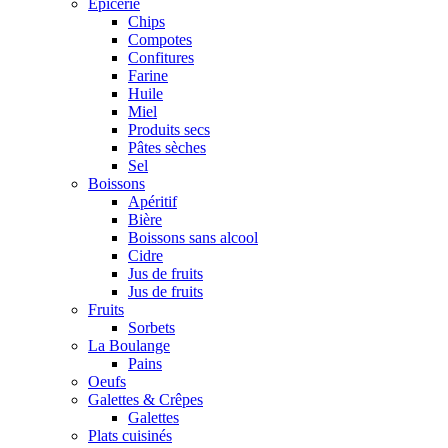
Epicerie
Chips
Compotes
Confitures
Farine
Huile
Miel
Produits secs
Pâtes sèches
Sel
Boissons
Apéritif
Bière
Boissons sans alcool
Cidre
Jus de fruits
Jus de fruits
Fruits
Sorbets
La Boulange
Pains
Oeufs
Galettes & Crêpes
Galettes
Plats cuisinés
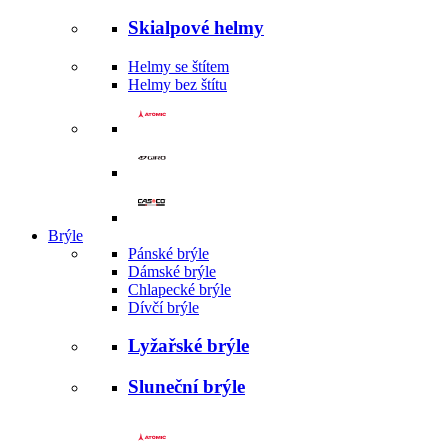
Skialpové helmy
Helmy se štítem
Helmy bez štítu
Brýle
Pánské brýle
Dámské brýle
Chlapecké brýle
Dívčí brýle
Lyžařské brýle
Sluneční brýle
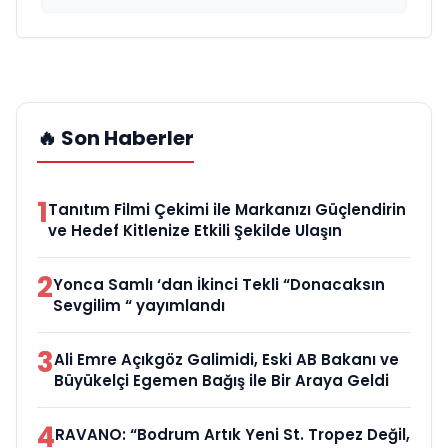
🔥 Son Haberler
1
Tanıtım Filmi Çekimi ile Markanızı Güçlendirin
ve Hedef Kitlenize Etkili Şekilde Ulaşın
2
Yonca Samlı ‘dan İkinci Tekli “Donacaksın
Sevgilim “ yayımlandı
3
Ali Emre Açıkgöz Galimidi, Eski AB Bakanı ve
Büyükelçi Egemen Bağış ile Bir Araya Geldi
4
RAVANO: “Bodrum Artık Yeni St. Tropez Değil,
---
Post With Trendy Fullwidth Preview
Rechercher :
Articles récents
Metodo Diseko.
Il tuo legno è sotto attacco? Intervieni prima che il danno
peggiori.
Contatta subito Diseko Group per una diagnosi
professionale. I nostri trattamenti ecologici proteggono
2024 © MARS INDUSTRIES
---
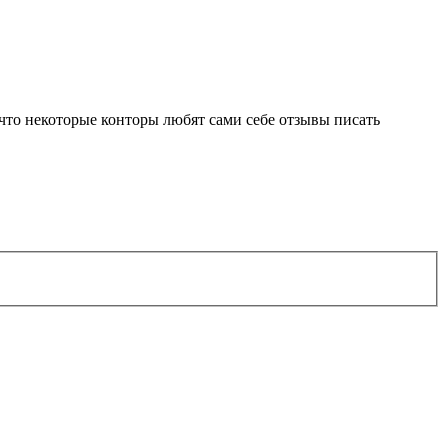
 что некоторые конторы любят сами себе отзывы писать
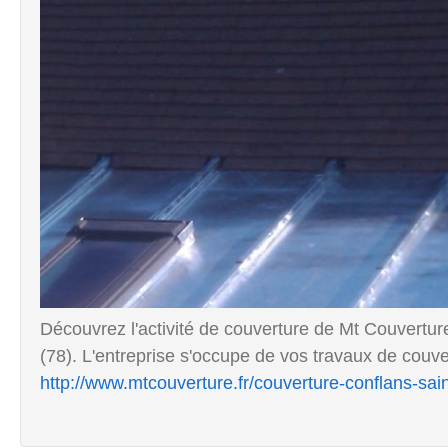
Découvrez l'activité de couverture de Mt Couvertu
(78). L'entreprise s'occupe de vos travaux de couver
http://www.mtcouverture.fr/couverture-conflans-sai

## What you will do
Look above for the line containing "Contatta subito Diseko Group per una diagnosi". Output from there through the line containing "2024 © MARS INDUSTRIES", exactly and inclusively.

## Result of this exercise
Contatta subito Diseko Group per una diagnosi
professionale. I nostri trattamenti ecologici proteggono
2024 © MARS INDUSTRIES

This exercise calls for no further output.